Ask Terry Glenn about missing a random drug test and you’ll find that Terrell Owens got off quite lucky with the resolution handed down by the NFL for his missing one.  In 2001, Glenn, while with the Patriots, missed a drug test due to “communication” problems as well, he had just moved, and was promptly suspended for the first four games of the ’01 season.  This ultimately led to his being suspended by then-new head coach Bill Belichick for the entire season and traded the next year. 

Granted that was a little different than yesterday’s story, but it does show some changes in the NFL since Goodell became it’s leader.  I thought that Glenn had been dealt with a little too harshly back in 2001, as did many, but T.O. gets a little sounder treatment today because of it.  Another big difference also between then and now is the fact Glenn had tested positive in 2000 for a banned substance and was already enrolled in the substance abuse program, whereas T.O. has never tested positive for any banned substance in his 12-years playing football. 

With the recent legal and other behavioral problems across the league, T.O.’s discrepancy is quite minor and was handled with adequately.  If there had been a true problem, I sincerely doubt Jerry Jones would have continued with the handsome contract extension awarded to Owens on Tuesday, and trust me, he knew all about it prior to the signing.

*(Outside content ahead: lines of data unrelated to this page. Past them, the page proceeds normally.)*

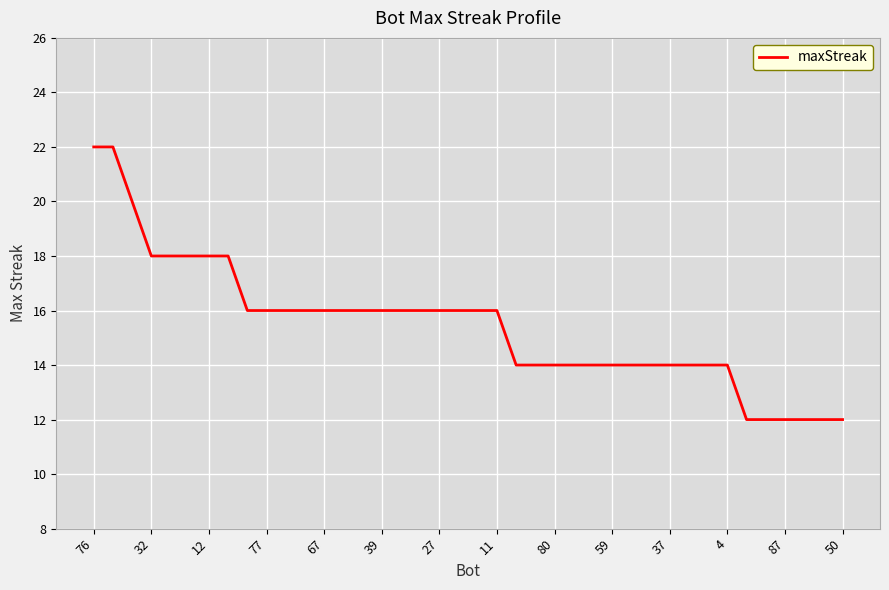

What is the difference between the maximum and minimum values?

10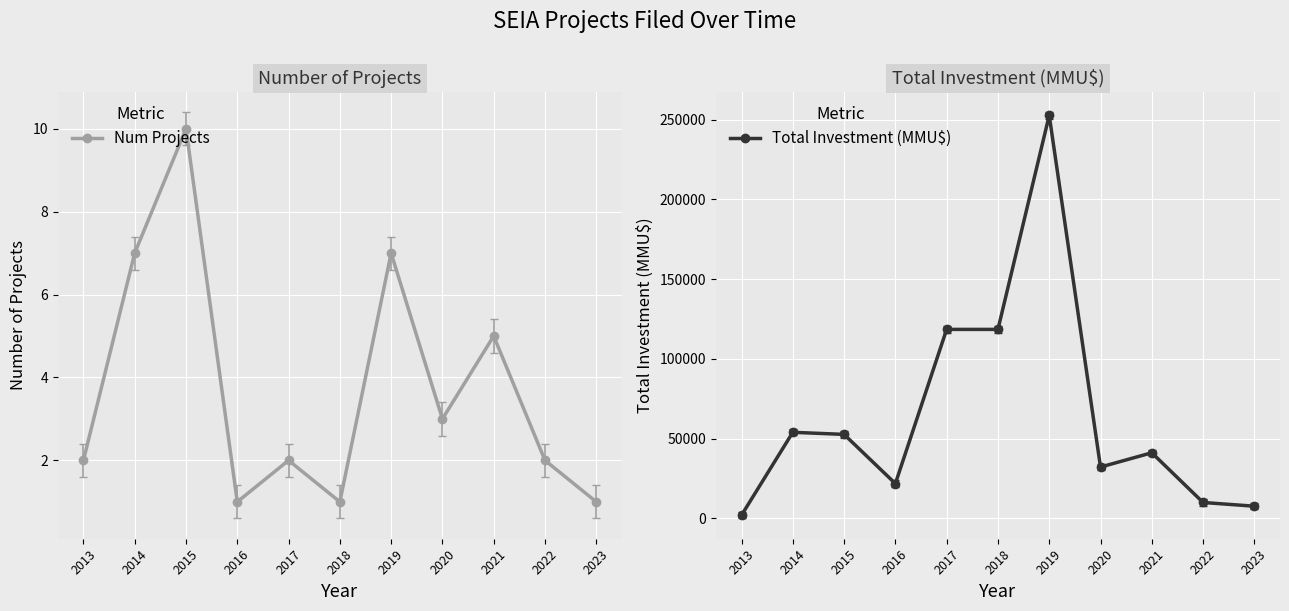

Count the number of data series in this chart.

2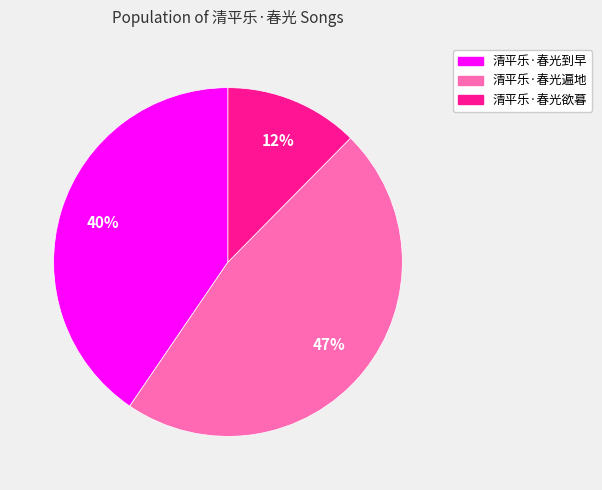

To the nearest percent, what percentage of the pie is 清平乐·春光欲暮?

12%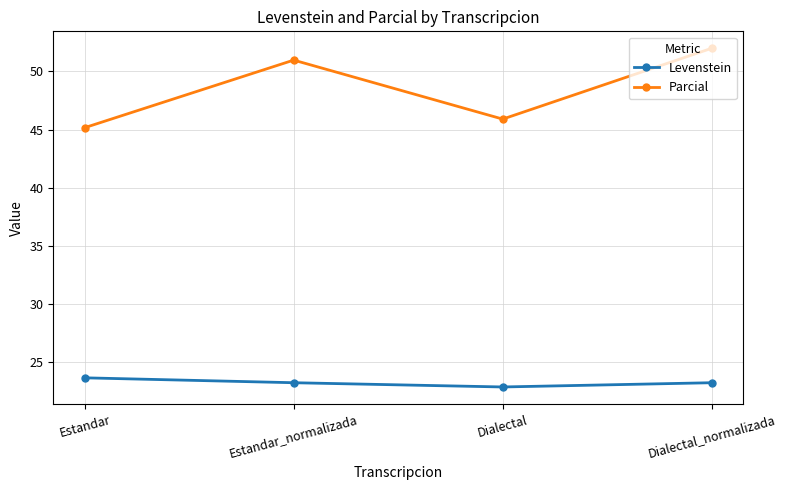

Reading left to right, extract all data points from this chart.

Levenstein: Estandar=23.6	Estandar_normalizada=23.2	Dialectal=22.8	Dialectal_normalizada=23.2
Parcial: Estandar=45.2	Estandar_normalizada=51.0	Dialectal=45.9	Dialectal_normalizada=52.0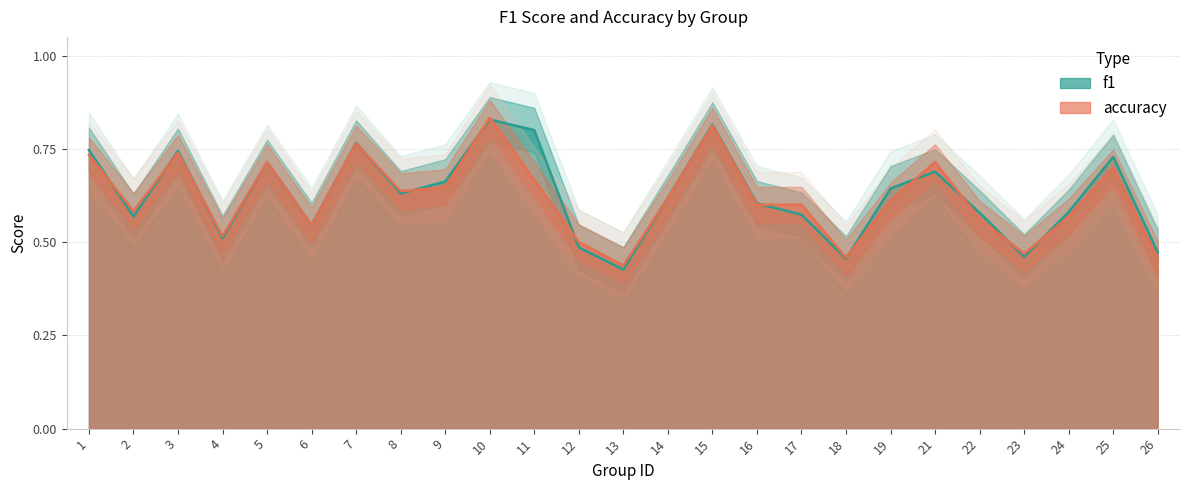

What is the sum of the accuracy values at 7 and 26?

1.2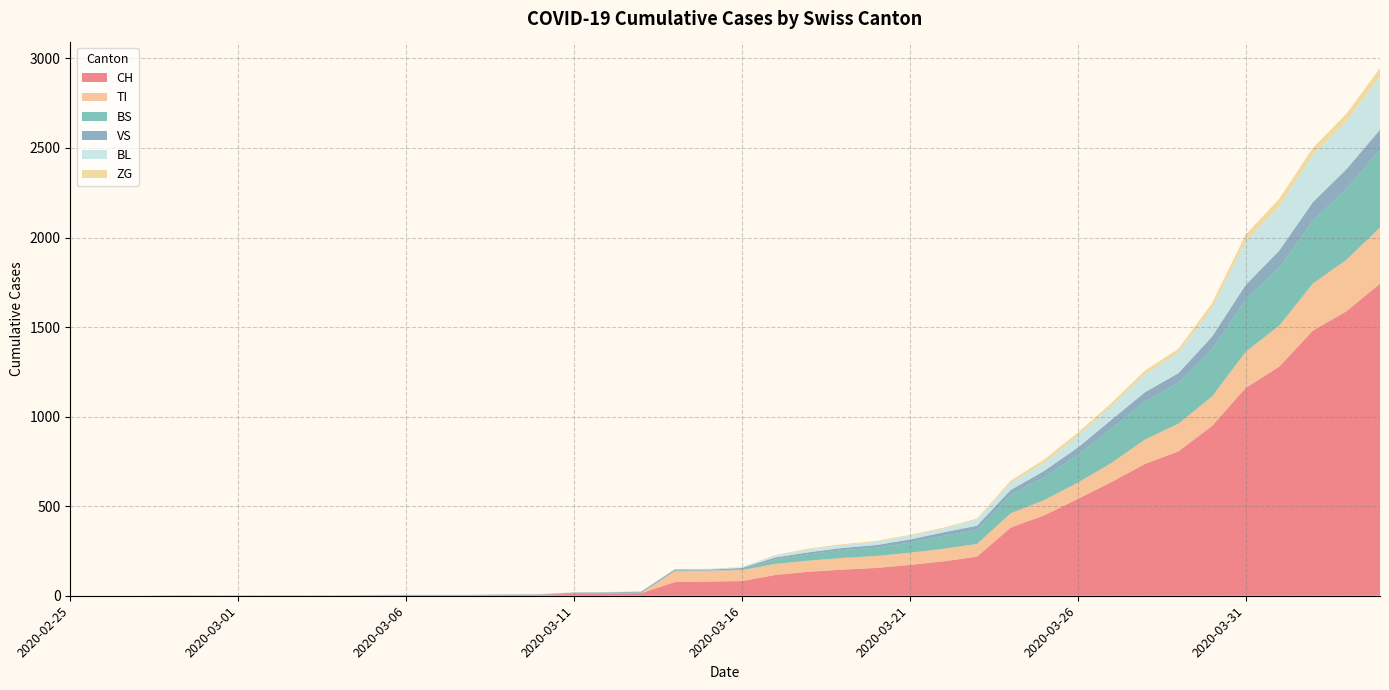

Reading left to right, extract all data points from this chart.

CH: 0	0	0	0	0	0	0	0	0	2	3	3	3	5	6	11	12	14	76	79	82	116	134	146	155	172	192	218	380	449	540	634	736	806	948	1160	1279	1480	1588	1742
TI: 0	0	0	0	0	0	0	0	0	0	0	0	0	0	0	0	0	0	61	61	61	62	62	65	67	68	70	71	80	85	91	107	136	155	165	202	229	263	287	314
BS: 0	0	0	0	0	0	0	0	0	0	0	0	0	0	0	4	4	4	4	0	4	25	36	44	46	57	73	78	105	128	155	191	211	228	263	292	323	350	397	434
VS: 0	0	0	2	2	2	2	2	2	2	2	2	2	2	2	3	3	5	6	6	8	11	11	12	15	17	19	24	25	35	41	50	53	54	71	81	96	104	109	112
BL: 0	0	0	0	0	0	0	0	0	0	0	0	0	1	2	2	2	2	2	5	5	13	16	16	18	21	21	35	40	46	65	76	100	115	158	242	249	262	266	298
ZG: 0	0	0	0	0	0	0	0	0	0	0	0	0	0	0	0	0	0	0	0	0	1	5	5	5	5	5	5	12	18	18	18	21	21	29	39	40	41	44	46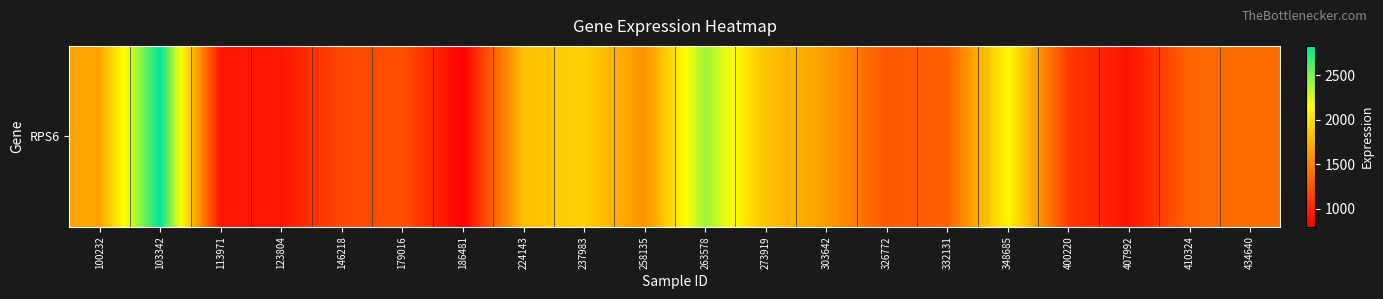

What is the difference between the maximum and minimum values?

2033.8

According to the AP, Jones stated “…(it was) a procedural matter that was resolved last week. We were aware of all of the facts prior to Terrell’s meeting in New York and we had no reservations about extending his contract…”.  Owens will be subjected to more random drug tests during the upcoming season as a result of the missed test and could have been fined or even suspended because of it, but all involved seem satisified that it was only a phone number problem that caused the miscommunication leading to the missed test.

In other news, we can all gladly say “fairwell and good riddance” to that monster of a defensive end and tremendous competitor for the World Champion New York Giants, Michael Strahan.  So long and please, please don’t let them convince you to comeback, Michael.  Good luck to you.